_What you have to do_:
For this exercise, retype each line of the material below verbatim and omit any picture.

_Data to use_:

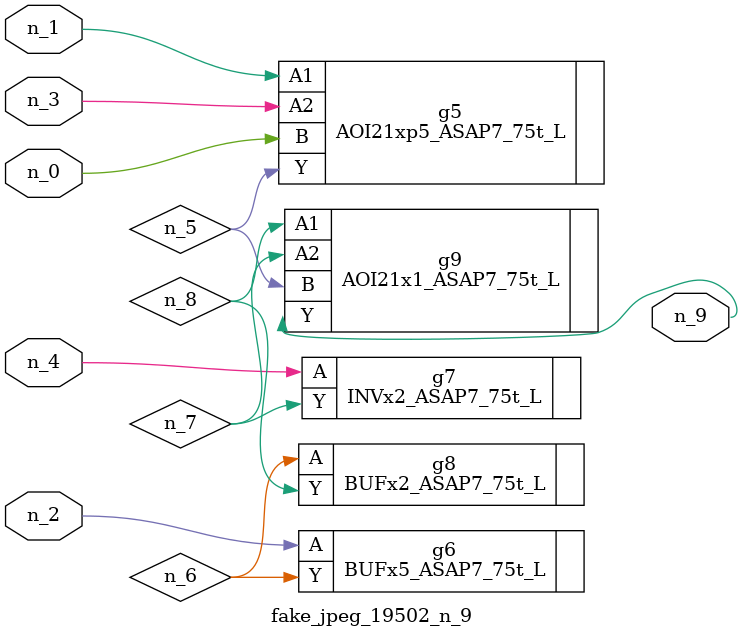
<source format=v>
module fake_jpeg_19502_n_9 (n_3, n_2, n_1, n_0, n_4, n_9);

input n_3;
input n_2;
input n_1;
input n_0;
input n_4;

output n_9;

wire n_8;
wire n_6;
wire n_5;
wire n_7;

AOI21xp5_ASAP7_75t_L g5 ( 
.A1(n_1),
.A2(n_3),
.B(n_0),
.Y(n_5)
);

BUFx5_ASAP7_75t_L g6 ( 
.A(n_2),
.Y(n_6)
);

INVx2_ASAP7_75t_L g7 ( 
.A(n_4),
.Y(n_7)
);

BUFx2_ASAP7_75t_L g8 ( 
.A(n_6),
.Y(n_8)
);

AOI21x1_ASAP7_75t_L g9 ( 
.A1(n_8),
.A2(n_7),
.B(n_5),
.Y(n_9)
);


endmodule
</source>
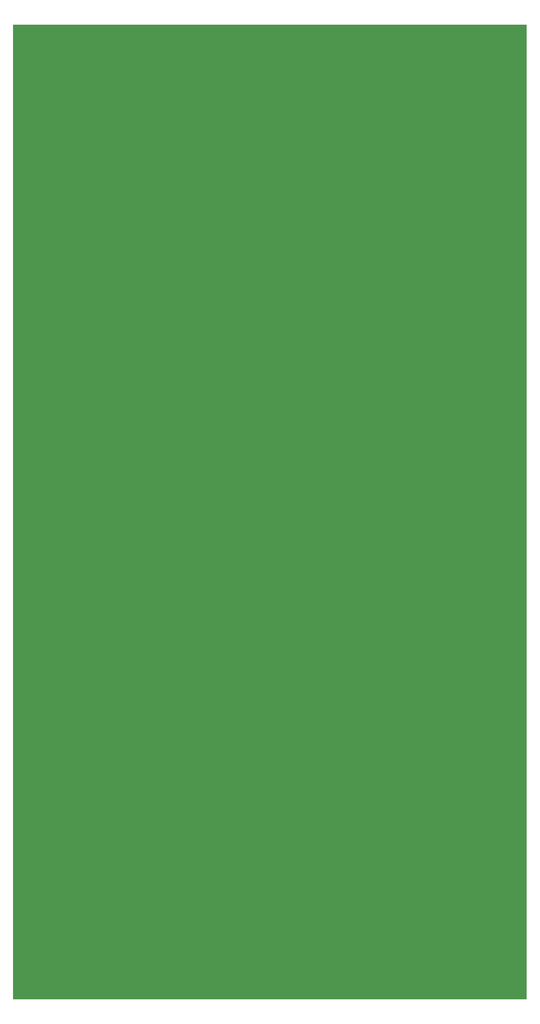
<source format=gbr>
G04 DipTrace 2.4.0.2*
%INBoard.gbr*%
%MOMM*%
%ADD11C,0.14*%
%FSLAX53Y53*%
G04*
G71*
G90*
G75*
G01*
%LNBoardPoly*%
%LPD*%
G36*
X3333Y212000D2*
D11*
Y-28733D1*
X130333D1*
Y212000D1*
X3333D1*
G37*
M02*

</source>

_Output_:
<source format=v>
module fake_jpeg_19502_n_9 (n_3, n_2, n_1, n_0, n_4, n_9);

input n_3;
input n_2;
input n_1;
input n_0;
input n_4;

output n_9;

wire n_8;
wire n_6;
wire n_5;
wire n_7;

AOI21xp5_ASAP7_75t_L g5 ( 
.A1(n_1),
.A2(n_3),
.B(n_0),
.Y(n_5)
);

BUFx5_ASAP7_75t_L g6 ( 
.A(n_2),
.Y(n_6)
);

INVx2_ASAP7_75t_L g7 ( 
.A(n_4),
.Y(n_7)
);

BUFx2_ASAP7_75t_L g8 ( 
.A(n_6),
.Y(n_8)
);

AOI21x1_ASAP7_75t_L g9 ( 
.A1(n_8),
.A2(n_7),
.B(n_5),
.Y(n_9)
);


endmodule
</source>
<source format=gbr>
G04 DipTrace 2.4.0.2*
%INBoard.gbr*%
%MOMM*%
%ADD11C,0.14*%
%FSLAX53Y53*%
G04*
G71*
G90*
G75*
G01*
%LNBoardPoly*%
%LPD*%
G36*
X3333Y212000D2*
D11*
Y-28733D1*
X130333D1*
Y212000D1*
X3333D1*
G37*
M02*

</source>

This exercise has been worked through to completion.